(Given passage)
Closed nwaftp23 closed 2 years ago

nwaftp23 commented 3 years ago

Hi,

From my understanding to sample from a normalizing flow you sample the base distribution and then push that forward through the transformations, but it seems you have decided to use the inverse. I would like the output of my flow to be bounded by [-1,1] and therefore apply a tanh transformation at the end of my transforms list. Though I am not getting the behavior I expect. I was hoping you could clarify what is meant by forward and inverse in the code.

def build_model(num_layers=2, hids=100, dims=2, context_dims=2,
        batch_norm=False, activation=torch.nn.functional.relu, bins = 15, tail=8.0,
        bounds = 9, device = 'cuda'):
    context_net = nn.Sequential(nn.Linear(context_dims, 256),
            nn.ReLU(),
            nn.Linear(256, 256),
            nn.ReLU(),
            nn.Linear(256, 2*dims)
        )
    base_dist = nflows.distributions.ConditionalDiagonalNormal(
        shape=[dims], context_encoder= context_net)

    transforms = []

    def create_net(in_features, out_features):
        return nets.ResidualNet(
            in_features, out_features, context_features=context_dims,
            hidden_features=hids, num_blocks=2,
            use_batch_norm=batch_norm,
            activation=activation)

    for _ in range(num_layers):
        transforms.append(nflows.transforms.ReversePermutation(features=dims))
        if dims > 1:
            mask = nflows.utils.torchutils.create_mid_split_binary_mask(dims)
            transforms.append(
                nflows.transforms.PiecewiseRationalQuadraticCouplingTransform(
                    mask, create_net, tails='linear', num_bins=bins, tail_bound=tail,
                ))
        if dims == 1:
           transforms.append(
                nflows.transforms.MaskedPiecewiseRationalQuadraticAutoregressiveTransform(
                 features=dims,
                 hidden_features=hids,
                 context_features=context_dims,
                 tails='linear',
                 use_batch_norm=batch_norm,
                 num_bins=bins,
                 tail_bound = tail,
                 activation = activation))
(End Given passage)
(Given entries)
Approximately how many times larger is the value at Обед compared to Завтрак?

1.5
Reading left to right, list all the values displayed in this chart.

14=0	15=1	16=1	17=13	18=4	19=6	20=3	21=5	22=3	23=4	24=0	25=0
(End Given entries)
(Given entries)
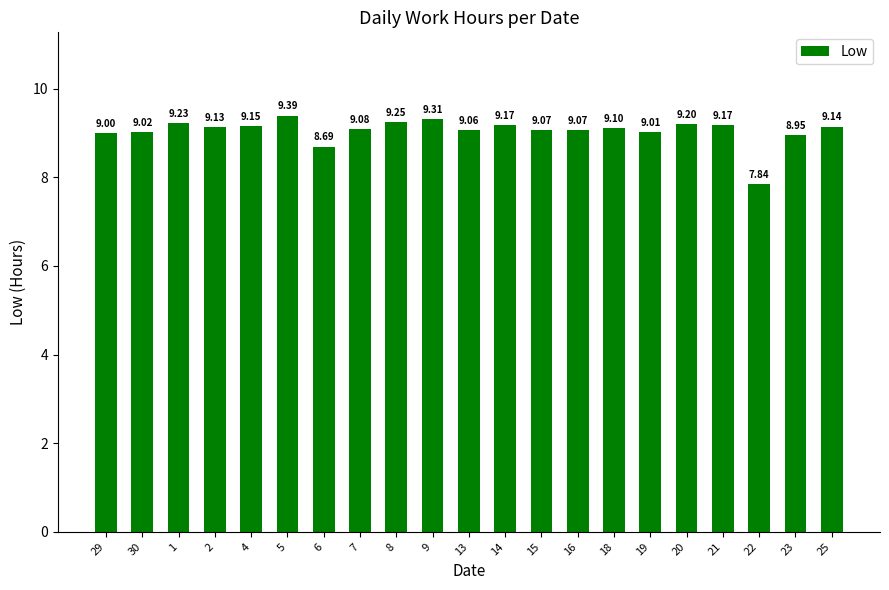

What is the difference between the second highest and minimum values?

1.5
(End Given entries)
(Given entries)
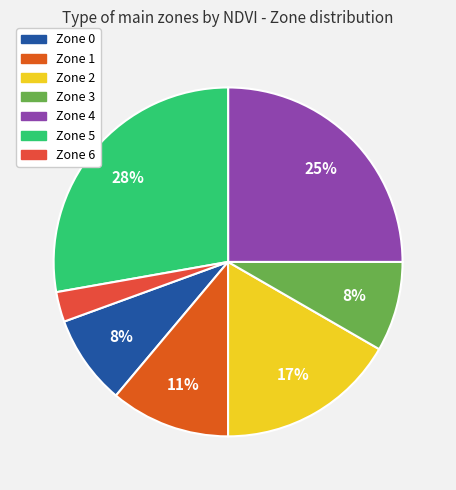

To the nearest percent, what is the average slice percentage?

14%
(End Given entries)
Parts of the exercise:
- 1) From the code in the normalizing-flow forum post, list every class under nflows.transforms that is appended to the transforms list.
- 2) Extend the normalizing-flow forum post, picking up right after the final line of code it shows.

Responses in order:
- 1) nflows.transforms.ReversePermutation, nflows.transforms.PiecewiseRationalQuadraticCouplingTransform, nflows.transforms.MaskedPiecewiseRationalQuadraticAutoregressiveTransform

- 2)
    transforms.append(nflows.transforms.Tanh())
    transform = nflows.transforms.CompositeTransform(transforms)

    flow = nflows.flows.Flow(transform, base_dist)
    return flow

Best, Lucas

arturbekasov commented 2 years ago

From my understanding to sample from a normalizing flow you sample the base distribution and then push that forward through the transformations, but it seems you have decided to use the inverse.

What to define as a "forward" pass of a transformation is an arbitrary choice. We can define (as you suggest) that $x = f(z)$, but it makes no less sense to define $z = f(x)$. In fact, the latter definition (one that we use in nflows) is better aligned with the "normalizing" part of the "normalizing flow": the transformation $f$ normalizes the input distribution, i.e. transforms it into a standard normal.

As to your question, if you want the samples from your flow to lie in $[-1, 1]$, you simply need to use an inverse of Tanh (InverseTransform(Tanh())) as the first step of your flow. Alternatively, if it's easier for you to think in terms of $x = f(z)$, you can first define a transformation $f^{-1}$, and then wrap it in InverseTransform before passing to Flow. Note that for some transformations the forward and the inverse pass don't have the same computational cost, so you'd need to be a bit careful with my latter suggestion.

Hope this helps.